I made the trip to Atlanta (again) to hang out over a few beers with the good folks at SweetWater, including its Minister of Propaganda, Steve Farace, and Francesca Zeifman, who is behind the brewery’s Libations and Communications. She’s dangerously good at both aspects of her jobI always knew exactly what was going on during the weekend, and my glass never stayed empty for longer than it takes you to say “Exodus Porter, please.”

There were rows and rows of casks with names like “Glazed & Confused,” “Tebow’s Tears,” “In Hops We Trust” and “Drops of Juniper” (Train fan anyone?). Participating civilian brewers showed their creativity in both the cask ales they created and the labels they chose for their libations.

I was fortunate to participate in the festival as a brewer, an attendee and as a judge. I judged the first and final rounds of the casks while sitting among the likes of Reid Ramsey, Founder of Beer Street Journal website and Beverage Project Manager at Tappan Street Restaurant Group (owns Taco Mac) and other Atlanta beer celebrities.

I was also roped into judging the “worst” beers, and some of those first-round beers reappeared. I described one beer as “Ajax-like,” which ended up being appropriate considering the trophy for the worst beer of the festival was a golden toilet seat.

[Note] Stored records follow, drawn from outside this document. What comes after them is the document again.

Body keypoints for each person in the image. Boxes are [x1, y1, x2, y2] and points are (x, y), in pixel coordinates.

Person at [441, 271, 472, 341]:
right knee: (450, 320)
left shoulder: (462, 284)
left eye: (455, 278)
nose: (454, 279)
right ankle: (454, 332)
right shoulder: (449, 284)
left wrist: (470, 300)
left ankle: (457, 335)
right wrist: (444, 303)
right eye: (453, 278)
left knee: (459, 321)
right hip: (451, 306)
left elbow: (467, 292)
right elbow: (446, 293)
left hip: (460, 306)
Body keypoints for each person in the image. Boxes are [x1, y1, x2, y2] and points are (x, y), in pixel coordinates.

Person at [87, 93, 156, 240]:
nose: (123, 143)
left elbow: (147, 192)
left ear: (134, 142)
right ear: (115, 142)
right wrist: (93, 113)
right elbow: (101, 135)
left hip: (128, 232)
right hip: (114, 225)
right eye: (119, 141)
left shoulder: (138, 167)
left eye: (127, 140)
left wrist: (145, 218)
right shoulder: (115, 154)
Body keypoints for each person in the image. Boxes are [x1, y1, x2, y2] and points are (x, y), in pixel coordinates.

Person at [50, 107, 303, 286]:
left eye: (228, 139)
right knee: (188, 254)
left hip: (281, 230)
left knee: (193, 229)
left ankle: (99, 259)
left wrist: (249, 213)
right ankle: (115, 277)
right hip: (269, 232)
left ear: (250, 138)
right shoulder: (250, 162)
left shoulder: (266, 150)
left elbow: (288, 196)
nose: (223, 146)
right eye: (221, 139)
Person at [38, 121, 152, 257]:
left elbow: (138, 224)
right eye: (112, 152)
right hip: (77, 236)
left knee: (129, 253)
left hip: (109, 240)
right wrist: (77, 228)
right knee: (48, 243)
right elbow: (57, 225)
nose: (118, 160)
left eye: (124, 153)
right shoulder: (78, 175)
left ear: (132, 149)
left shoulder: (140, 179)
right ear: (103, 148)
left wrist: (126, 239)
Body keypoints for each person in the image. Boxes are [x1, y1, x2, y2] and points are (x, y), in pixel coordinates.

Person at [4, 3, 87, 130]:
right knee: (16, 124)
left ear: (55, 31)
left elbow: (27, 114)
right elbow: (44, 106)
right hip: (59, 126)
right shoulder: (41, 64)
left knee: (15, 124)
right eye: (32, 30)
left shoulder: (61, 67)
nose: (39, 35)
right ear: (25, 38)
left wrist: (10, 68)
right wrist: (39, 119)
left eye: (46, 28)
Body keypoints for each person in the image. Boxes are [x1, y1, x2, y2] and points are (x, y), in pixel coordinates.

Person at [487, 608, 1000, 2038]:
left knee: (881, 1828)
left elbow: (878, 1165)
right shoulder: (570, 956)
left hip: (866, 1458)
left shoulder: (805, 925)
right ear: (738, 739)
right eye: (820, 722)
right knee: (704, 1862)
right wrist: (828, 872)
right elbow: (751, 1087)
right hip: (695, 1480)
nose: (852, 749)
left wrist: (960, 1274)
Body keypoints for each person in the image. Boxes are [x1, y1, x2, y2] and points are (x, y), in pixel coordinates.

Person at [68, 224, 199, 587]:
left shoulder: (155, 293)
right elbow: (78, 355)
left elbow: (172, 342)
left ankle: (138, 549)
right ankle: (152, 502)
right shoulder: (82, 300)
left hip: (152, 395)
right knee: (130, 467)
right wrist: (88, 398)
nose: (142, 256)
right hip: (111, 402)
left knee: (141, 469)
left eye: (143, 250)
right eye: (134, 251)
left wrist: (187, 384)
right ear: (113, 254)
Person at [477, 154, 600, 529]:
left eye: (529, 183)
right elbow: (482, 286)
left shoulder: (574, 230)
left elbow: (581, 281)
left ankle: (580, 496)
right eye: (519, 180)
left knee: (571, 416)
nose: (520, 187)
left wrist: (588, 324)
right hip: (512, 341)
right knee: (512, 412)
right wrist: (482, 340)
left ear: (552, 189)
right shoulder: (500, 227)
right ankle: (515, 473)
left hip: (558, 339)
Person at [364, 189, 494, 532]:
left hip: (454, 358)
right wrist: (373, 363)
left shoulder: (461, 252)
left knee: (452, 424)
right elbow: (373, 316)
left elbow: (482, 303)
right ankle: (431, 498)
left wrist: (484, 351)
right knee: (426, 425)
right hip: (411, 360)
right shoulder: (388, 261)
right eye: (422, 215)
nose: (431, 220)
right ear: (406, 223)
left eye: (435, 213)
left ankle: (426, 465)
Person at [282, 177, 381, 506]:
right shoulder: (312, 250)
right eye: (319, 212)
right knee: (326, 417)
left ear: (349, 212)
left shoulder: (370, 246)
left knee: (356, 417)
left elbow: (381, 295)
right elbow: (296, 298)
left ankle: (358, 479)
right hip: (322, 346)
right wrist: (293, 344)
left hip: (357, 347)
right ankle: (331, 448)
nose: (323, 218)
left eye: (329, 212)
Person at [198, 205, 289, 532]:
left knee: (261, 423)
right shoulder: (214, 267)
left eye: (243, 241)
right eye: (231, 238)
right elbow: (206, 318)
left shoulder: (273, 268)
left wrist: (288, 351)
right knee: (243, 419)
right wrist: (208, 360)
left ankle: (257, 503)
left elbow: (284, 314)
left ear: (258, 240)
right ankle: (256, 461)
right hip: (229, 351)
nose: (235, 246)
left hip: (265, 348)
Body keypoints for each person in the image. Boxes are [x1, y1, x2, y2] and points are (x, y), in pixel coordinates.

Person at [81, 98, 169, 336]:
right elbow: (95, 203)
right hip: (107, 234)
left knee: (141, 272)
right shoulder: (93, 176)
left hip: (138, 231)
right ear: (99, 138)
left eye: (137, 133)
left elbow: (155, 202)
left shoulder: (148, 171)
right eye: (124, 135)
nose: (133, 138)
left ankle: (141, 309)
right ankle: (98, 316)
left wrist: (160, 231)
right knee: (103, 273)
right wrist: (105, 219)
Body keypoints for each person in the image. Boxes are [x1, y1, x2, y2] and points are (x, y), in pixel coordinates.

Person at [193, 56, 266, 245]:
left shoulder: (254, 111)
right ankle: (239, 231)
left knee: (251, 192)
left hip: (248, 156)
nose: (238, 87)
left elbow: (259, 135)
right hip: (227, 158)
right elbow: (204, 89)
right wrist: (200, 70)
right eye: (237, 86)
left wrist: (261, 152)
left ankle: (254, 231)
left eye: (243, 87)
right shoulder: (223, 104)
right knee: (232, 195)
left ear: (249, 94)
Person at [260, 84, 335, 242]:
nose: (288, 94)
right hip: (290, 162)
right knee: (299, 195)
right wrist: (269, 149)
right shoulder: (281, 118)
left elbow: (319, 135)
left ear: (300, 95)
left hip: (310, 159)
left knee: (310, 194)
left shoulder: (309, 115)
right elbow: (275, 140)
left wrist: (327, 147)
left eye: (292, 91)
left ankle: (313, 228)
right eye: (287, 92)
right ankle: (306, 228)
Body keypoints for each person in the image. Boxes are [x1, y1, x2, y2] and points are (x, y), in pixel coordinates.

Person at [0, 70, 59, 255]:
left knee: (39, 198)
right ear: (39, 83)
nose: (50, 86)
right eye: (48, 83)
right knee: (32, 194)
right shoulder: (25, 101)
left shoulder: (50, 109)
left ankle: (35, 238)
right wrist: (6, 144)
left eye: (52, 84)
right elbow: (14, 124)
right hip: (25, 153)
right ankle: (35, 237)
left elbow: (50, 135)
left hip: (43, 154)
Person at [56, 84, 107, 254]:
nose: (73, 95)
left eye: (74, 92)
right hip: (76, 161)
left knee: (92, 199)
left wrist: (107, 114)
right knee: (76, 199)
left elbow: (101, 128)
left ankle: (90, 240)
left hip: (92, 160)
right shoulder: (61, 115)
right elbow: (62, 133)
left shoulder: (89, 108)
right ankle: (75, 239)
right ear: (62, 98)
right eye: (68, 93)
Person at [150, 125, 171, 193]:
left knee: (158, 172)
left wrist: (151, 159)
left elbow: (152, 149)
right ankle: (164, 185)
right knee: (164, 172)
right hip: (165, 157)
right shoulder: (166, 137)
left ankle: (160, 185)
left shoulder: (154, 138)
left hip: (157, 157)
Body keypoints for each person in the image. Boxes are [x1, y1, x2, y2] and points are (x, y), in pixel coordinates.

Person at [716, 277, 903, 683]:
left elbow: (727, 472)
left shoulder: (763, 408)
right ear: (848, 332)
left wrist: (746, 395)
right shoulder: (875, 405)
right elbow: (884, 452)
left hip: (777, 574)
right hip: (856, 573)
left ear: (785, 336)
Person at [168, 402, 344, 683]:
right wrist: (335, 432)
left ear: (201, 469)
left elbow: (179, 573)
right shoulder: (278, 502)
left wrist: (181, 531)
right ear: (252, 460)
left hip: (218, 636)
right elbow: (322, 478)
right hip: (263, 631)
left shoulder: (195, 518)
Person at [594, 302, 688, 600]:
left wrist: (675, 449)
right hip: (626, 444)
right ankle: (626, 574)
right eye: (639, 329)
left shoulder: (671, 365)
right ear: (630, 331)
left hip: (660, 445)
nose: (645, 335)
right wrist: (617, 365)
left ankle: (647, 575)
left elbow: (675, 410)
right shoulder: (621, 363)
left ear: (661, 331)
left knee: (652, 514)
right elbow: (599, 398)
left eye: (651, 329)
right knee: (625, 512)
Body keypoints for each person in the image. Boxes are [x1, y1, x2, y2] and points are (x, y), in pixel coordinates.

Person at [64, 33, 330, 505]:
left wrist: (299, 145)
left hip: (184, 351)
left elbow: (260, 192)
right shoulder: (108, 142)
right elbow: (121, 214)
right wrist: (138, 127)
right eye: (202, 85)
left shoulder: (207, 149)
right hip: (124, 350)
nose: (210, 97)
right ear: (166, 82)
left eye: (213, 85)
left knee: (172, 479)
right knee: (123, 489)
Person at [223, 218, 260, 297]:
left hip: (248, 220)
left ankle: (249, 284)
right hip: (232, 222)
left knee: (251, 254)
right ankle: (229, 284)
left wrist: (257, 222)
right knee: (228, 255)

The majority of the beers at Brew Your Cask Off, however, were good. A few of the judges got a taste of Charleston Beer Exchange‘s Nuttin’ Butter before the festival started, and we all had the same surprised reaction to the brown ale with peanut butter, peanut butter extract, raisins, Concord grape juice and lactose. It tasted exactly like those peanut-shaped cookies. Oh, and it also took first place.

All About Beer Magazine‘s “Beerfest” cask, which included Goldings, cinnamon, nutmeg and dextrose wasn’t bad. The spice proportions were right, but the body was a bit too thin. I took notes for next year, and I was happy not to receive that toilet seat.

Perhaps my favorite cask of the festival was “Fred Juice” from The Fred, a speakeasy in the basement of a Taco Mac in Atlanta. Typically, casked IPAs and pale ales feature hops that become too muted when served naturally carbonated and at room to cellar temperature. But the combination of citrus fruits and apricots, delivered in an “aggressively” dry-hopped package of Cascade and Citra, were sublime under what will soon become the hot Georgia sun.

It turns out that enough judges felt the same way that I did because The Fred walked away with second place last weekend. I walked away with my first kiss from the sun of the season in the form of rosy cheeks and a hankering for some Nutter Butters.